> Work task 1
Reproduce the turkey meatball recipe from "Turkey Meatballs with" to "Meatballs and Spaghetti!".
> Work task 2
Carry on the turkey meatball recipe from its last sentence.

[Quoted passage — start]

Turkey Meatballs with Spaghetti
- SERVES
- 6
- SERVING SIZE
- 2 meatballs per 2 ounces spaghetti
- COOK TIME
- 25 Min
Traditional Italian recipes for spaghetti and meatballs are too high in fat, carbs and calories for anyone with diabetes, so our Test Kitchen took on the task to lighten it up. The result is our healthier Turkey Meatballs and Spaghetti!
What You'll Need
- 1 pound ground turkey breast
- 1/2 cup onion, chopped
- 1 egg, beaten
- 1/4 cup plain bread crumbs
- 1 teaspoon garlic powder
- 1/2 teaspoon salt
- 1/2 teaspoon black pepper
- 1 tablespoon canola oil
- 1 (8-ounce) pacakge fresh mushrooms, sliced
- 1 (26-ounce) jar low-sodium marinara sauce
- 1 (12-ounce) package reduced-carb spaghetti, prepared according to package directions
- 1/2 teaspoon dried basil leaves
What to Do
-
In a large bowl, combine turkey, onion, egg, breadcrumbs, garlic powder, salt and pepper. Mix well and form into 12 meatballs.

[Quoted passage — finish]
[Available data — start]

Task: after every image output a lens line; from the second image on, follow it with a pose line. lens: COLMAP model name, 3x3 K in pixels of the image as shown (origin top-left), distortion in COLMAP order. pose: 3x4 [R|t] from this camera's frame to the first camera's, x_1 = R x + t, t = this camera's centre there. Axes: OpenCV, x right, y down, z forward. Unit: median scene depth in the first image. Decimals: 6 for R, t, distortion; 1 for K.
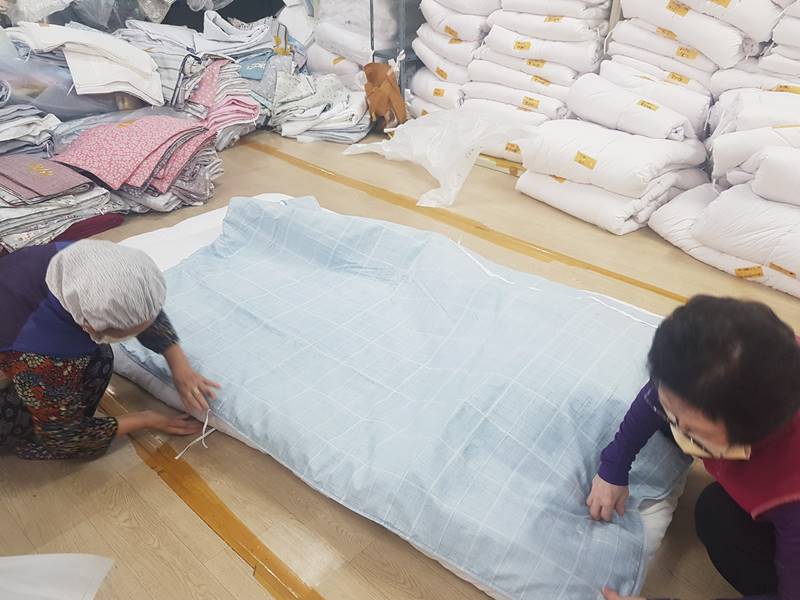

[Available data — finish]

> Your response 1
Turkey Meatballs with Spaghetti
- SERVES
- 6
- SERVING SIZE
- 2 meatballs per 2 ounces spaghetti
- COOK TIME
- 25 Min
Traditional Italian recipes for spaghetti and meatballs are too high in fat, carbs and calories for anyone with diabetes, so our Test Kitchen took on the task to lighten it up. The result is our healthier Turkey Meatballs and Spaghetti!

> Your response 2
-
In a large skillet, heat oil over medium heat. Add meatballs, cover, and cook 8 to 10 minutes, or until no pink remains, turning occasionally to brown on all sides. Remove to a platter when finished.
-
In the same skillet, cook mushrooms 5 minutes, or until tender, stirring occasionally.
-
Stir the marinara sauce and basil into the mushrooms.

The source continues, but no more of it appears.